Before I turn the call over to Werner, I would like to remind everyone that we have SAPPHIRE NOW, our customer and user conference coming up in May. It will be co-located in Frankfurt and Orlando. We will be able to get a firsthand impression of the new products and services we are bringing to the market, and we will have the special focus on a memory technology and, of course [ph], Business ByDesign. Our financial analyst symposium will take place in Orlando on Tuesday, May 18.

And with that, I would like to turn the call over to Werner.

Werner Brandt

Thank you, Stefan. Before I begin, let me remind you that we are no longer reporting in US GAAP. Therefore I will only refer to IFRS and non-IFRS numbers with the focus on our non-IFRS figures, as they are more in line with how we internally look in our operational performance. Also these non-IFRS measures are on the basis of our guidance.

We are pleased to report a strong top-line performance, in which software and software-related service revenues grew double-digit in addition to reporting further margin expansion. Let me give you the highlights of the first quarter. Non-IFRS software and software-related service revenues for the first quarter of 2010 were 1.95 billion euros, which represented a year-over-year increase of 10% in constant currency.

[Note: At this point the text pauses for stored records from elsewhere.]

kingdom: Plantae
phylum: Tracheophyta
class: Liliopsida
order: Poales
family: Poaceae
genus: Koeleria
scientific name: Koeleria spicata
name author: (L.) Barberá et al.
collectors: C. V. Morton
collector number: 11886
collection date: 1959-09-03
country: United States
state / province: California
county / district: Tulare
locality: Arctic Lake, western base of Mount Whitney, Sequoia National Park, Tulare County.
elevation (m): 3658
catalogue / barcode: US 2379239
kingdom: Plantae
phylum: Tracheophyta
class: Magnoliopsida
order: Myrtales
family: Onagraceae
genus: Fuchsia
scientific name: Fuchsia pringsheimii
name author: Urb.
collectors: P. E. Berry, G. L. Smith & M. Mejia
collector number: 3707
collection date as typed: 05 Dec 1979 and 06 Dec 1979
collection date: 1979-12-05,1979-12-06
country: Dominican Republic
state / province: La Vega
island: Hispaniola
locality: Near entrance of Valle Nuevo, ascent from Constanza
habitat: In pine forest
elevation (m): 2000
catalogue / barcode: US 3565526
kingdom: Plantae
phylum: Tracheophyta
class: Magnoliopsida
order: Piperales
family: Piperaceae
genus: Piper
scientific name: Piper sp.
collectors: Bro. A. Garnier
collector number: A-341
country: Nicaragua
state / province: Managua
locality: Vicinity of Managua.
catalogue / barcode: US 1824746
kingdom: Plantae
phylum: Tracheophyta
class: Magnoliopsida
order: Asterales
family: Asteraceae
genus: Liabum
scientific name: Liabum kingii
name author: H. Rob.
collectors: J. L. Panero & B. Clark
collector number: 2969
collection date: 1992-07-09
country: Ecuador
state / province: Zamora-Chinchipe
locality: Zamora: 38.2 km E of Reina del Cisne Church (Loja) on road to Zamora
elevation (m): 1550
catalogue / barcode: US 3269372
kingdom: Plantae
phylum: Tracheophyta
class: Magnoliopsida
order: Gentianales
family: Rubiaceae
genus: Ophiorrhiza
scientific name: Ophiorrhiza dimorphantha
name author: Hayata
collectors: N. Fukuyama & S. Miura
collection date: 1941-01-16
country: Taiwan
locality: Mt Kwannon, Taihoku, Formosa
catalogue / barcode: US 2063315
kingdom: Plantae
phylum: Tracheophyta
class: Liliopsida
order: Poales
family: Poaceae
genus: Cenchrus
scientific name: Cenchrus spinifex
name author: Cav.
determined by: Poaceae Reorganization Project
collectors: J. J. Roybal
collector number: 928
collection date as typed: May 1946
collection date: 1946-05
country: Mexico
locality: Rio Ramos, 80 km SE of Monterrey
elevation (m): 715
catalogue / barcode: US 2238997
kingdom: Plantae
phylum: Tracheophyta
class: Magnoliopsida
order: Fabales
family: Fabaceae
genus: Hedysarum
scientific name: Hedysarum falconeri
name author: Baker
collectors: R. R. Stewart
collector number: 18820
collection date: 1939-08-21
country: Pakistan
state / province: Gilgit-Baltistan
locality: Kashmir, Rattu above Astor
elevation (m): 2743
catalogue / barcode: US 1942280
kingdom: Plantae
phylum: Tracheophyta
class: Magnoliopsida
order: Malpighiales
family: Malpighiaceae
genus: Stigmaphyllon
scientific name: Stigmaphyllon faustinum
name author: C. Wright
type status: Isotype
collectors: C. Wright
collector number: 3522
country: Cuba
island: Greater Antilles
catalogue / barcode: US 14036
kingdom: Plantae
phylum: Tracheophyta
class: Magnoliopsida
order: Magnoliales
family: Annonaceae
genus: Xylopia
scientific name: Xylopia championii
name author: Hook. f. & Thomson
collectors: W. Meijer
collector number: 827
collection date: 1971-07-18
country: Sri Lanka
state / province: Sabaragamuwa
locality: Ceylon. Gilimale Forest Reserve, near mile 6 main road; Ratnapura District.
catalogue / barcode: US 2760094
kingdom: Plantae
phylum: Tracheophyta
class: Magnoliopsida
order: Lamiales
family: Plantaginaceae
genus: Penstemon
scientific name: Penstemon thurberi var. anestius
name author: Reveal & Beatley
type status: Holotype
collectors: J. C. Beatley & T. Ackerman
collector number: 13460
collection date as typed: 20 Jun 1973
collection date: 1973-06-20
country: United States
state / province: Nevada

It was driven by an increase in software revenues across all regions and a very strong support business. In fact, support revenue increased sequentially by more than 2%, which demonstrates that we are well on track with the retention and adoption of enterprise support within our customer base and for new customers respectively. There were also positive effects from currency and lower sales allowances. As a result of the strong top line, the SSRS gross margin increased by 0.7 percentage points year-over-year to 81.6% resulting in an overall gross margin of 67.7%, which is up 3.3 percentage points year-over-year.

Looking at the expense side of the P&L, you can see the total operating expenses decrease 6% year-over-year. In contrast to the first quarter in 2009, the first quarter 2010 was not impacted by restructuring expenses, which were 160 million in the first quarter of 2009. However, re-organizations in the first quarter of 2010 resulted in severance expenses of 27 million and unused lease-based expenses of 9 million euro.

The first quarter 2010 re-organization expenses negatively impacted the R&D expense to total revenue ratio by 40 basis points, and the sales and marketing and general and administration expense to total revenue ratios by 50 basis points each. The strong top-line performance and the reduction in cost resulted in further margin expansion.

Non-IFRS operating margin in the first quarter of 2010 increased 8 percentage points to 24.4% year-over-year. Of the 8 percentage point increase, 6.6 percentage points came from the negative impact of restructuring charges in the first quarter of 2009, with the remaining 1.4 percentage points of 60 basis points as constant currencies, resulting from additional margin growth that we managed to deliver despite severance and unused lease-based expenses of 36 million in the first quarter of 2010.

This first quarter of 2010, 36 million expense negatively impacted the margin by 140 basis points in the first quarter of this year. We are striving to increase the operating margin in each and every quarter, which we already demonstrated in Q1 despite the negative impact resulting from these re-organization expenses.